Pelo texto, quem regularizar e repatriar seus recursos que estão lá fora sem declaração à Receita terá que pagar imposto de renda e multa que, somados, podem alcançar 30% do valor repatriado. Um custo compensador para quem deseja sair da ilegalidade.
Na semana passada o deputado Roberto Freire (PPS-SP), um dos maiores críticos da proposta que chamou de “imoral”, pediu tempo para que fosse mais conhecida e discutida. Uma semana talvez tenha sido suficiente. O DEM também foi contra. “Este projeto é muito obscuro, não podemos votá-lo assim de afogadilho”, diz o deputado Luís Henrique Mandetta. No PSDB, a mesma coisa. “Não podemos, para ajustar as contas do governo, permitir que dinheiro ilegal seja regularizado por meio de uma taxa”, diz o deputado Daniel Coelho (PSDB-PE).
“Não há nada de imoral numa proposta sintonizada com os protocolos internacionais dos quais o Brasil é signatário”, diz o líder do governo, José Guimarães, lembrando que deputados e senadores também participaram de sua concepção.

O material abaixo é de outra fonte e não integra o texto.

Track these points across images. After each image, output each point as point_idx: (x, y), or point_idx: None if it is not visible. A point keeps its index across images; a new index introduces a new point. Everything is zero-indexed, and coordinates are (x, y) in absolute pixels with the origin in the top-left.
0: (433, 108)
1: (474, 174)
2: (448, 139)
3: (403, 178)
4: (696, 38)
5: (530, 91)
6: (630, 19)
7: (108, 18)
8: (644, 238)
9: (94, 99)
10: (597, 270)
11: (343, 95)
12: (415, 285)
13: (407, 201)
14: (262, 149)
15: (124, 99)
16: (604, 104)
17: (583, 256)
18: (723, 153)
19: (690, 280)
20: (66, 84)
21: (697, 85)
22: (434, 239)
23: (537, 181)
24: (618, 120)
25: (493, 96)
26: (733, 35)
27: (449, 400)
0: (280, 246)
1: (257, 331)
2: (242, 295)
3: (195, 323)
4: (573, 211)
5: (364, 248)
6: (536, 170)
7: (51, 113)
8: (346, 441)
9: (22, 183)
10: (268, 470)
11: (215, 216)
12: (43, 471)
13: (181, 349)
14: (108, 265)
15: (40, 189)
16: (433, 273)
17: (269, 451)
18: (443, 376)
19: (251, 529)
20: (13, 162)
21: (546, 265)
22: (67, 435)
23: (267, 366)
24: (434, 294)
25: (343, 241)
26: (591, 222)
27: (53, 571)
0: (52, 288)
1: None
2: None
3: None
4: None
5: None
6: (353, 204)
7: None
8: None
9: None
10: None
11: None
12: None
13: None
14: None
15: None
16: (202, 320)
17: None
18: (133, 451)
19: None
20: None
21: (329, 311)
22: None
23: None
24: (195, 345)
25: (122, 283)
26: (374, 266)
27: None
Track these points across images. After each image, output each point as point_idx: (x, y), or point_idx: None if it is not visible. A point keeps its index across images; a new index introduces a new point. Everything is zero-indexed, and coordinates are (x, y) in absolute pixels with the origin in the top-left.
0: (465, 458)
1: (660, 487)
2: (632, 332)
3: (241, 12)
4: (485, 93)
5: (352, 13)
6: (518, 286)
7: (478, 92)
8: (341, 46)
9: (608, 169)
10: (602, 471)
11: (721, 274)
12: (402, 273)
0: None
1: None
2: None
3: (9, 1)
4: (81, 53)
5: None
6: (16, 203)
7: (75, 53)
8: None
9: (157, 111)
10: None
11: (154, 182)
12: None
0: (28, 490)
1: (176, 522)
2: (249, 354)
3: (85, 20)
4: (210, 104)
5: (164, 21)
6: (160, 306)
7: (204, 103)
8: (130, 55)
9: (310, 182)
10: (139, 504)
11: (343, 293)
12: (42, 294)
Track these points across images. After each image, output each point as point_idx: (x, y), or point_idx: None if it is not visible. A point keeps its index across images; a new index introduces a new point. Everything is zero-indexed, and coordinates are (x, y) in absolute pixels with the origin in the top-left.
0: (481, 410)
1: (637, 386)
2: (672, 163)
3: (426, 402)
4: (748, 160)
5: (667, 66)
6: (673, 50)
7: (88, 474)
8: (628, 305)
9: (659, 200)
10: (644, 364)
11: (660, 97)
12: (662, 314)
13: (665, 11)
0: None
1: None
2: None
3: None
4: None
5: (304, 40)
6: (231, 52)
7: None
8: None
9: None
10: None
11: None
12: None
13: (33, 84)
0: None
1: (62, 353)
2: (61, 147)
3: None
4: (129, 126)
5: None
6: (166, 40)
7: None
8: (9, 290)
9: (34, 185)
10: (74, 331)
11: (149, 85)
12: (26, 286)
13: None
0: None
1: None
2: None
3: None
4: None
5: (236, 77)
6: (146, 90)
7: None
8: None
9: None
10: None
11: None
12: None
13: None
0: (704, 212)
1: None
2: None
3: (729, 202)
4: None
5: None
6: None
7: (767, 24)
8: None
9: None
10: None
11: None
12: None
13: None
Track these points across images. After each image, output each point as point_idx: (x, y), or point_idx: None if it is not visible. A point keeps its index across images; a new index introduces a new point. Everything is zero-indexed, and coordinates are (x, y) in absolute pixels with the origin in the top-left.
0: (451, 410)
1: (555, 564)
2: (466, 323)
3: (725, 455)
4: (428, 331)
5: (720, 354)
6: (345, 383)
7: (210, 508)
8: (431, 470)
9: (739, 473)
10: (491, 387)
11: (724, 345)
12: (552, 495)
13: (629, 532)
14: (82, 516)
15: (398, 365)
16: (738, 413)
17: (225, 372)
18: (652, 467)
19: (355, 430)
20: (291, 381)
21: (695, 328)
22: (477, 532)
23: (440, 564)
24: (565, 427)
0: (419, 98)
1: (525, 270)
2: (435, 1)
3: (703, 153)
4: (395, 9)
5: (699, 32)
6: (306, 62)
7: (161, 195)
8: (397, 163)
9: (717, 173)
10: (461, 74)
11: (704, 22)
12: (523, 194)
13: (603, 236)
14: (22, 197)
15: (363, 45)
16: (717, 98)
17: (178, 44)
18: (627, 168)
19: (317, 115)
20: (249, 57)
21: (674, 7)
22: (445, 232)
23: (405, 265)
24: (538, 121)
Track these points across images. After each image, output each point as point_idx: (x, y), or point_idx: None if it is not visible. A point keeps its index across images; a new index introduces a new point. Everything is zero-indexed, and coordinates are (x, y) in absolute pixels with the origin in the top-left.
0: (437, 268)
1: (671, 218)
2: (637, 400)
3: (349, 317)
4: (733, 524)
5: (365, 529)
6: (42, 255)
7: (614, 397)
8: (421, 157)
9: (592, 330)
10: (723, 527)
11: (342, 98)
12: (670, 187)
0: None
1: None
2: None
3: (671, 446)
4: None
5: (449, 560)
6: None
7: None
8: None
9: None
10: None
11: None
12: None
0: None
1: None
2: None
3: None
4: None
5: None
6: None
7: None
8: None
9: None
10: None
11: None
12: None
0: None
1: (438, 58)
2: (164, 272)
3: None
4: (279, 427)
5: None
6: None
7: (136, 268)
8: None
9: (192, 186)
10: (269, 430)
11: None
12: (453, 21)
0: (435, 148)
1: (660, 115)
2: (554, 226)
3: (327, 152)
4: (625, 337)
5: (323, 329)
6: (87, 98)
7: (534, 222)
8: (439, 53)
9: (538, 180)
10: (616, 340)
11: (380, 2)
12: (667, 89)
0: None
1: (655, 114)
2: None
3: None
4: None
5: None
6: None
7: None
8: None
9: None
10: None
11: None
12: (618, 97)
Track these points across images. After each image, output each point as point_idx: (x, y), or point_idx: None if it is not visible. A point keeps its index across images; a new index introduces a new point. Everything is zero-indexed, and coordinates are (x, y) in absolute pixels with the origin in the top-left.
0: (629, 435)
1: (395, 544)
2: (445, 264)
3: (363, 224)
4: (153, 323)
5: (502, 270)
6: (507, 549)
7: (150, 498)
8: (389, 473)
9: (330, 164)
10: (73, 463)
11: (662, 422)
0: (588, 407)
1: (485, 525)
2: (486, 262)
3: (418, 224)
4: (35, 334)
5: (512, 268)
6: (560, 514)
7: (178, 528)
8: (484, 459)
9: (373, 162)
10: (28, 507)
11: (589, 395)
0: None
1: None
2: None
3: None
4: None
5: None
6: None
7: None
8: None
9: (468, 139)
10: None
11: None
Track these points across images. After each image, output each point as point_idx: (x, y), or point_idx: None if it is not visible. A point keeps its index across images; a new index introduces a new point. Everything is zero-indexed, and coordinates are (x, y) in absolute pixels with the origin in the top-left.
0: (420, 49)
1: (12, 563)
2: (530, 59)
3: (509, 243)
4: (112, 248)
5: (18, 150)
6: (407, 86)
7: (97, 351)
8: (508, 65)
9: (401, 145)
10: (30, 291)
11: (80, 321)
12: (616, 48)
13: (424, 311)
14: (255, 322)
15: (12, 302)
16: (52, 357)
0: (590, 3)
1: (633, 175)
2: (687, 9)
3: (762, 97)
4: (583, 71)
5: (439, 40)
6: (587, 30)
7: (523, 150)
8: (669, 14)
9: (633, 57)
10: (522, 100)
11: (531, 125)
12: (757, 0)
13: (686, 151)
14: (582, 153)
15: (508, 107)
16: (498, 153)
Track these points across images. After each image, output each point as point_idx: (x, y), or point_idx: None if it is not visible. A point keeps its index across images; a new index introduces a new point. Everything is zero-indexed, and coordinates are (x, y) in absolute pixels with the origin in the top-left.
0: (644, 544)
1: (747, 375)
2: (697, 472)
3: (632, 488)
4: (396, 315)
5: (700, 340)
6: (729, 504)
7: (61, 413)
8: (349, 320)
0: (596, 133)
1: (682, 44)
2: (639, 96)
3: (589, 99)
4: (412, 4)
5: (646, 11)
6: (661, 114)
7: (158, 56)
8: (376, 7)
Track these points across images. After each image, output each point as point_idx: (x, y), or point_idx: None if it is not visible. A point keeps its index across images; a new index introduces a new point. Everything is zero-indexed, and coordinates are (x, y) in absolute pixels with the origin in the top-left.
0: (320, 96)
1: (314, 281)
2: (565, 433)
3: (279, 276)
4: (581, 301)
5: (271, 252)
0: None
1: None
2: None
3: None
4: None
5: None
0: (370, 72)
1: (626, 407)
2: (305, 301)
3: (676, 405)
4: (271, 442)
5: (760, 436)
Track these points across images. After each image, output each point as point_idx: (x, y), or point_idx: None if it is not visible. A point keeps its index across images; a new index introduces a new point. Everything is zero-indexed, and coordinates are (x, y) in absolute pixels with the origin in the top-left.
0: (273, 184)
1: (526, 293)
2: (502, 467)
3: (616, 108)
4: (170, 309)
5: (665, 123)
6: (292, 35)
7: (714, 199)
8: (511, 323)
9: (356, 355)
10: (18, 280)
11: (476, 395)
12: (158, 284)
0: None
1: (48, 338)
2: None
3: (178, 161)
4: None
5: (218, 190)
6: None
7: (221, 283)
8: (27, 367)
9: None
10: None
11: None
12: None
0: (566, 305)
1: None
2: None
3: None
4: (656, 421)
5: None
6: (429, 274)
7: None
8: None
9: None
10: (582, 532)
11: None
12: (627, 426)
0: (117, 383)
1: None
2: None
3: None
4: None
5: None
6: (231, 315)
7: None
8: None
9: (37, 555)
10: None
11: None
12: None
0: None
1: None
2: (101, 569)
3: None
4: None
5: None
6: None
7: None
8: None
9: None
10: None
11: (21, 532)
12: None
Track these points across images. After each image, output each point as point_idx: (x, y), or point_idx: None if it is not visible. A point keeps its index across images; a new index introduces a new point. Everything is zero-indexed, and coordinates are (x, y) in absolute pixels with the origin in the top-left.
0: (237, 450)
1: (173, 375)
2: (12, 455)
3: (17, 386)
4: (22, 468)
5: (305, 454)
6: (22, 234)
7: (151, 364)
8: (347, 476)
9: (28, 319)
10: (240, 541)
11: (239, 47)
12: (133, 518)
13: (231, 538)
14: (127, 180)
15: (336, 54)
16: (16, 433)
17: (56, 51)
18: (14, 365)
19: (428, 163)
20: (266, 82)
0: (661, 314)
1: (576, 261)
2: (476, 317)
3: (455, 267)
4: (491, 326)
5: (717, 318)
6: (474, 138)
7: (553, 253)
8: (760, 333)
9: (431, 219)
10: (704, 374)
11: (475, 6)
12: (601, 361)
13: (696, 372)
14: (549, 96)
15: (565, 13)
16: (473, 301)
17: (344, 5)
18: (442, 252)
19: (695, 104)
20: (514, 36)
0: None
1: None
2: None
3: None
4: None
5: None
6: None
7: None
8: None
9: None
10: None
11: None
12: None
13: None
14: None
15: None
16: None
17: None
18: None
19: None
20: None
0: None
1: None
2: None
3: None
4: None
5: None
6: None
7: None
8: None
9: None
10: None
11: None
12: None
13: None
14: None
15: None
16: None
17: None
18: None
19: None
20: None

Não vivesse o Brasil este clima de fla-flu, de conflito exacerbado entre governo e oposição, a proposta seria aprovada hoje, em nome da civilização, do combate ao terrorismo e da melhora de nossas contas. Ainda que o governo não consiga R$ 100 bilhões, mas apenas R$ 20 ou R$ 30 bilhões com ele. E suas excelências, se quiserem aprimorar o texto do governo, podem colocar mais barreiras contra o ingresso anistiado de recursos originários de corrupção, tráfico ou caixa dois.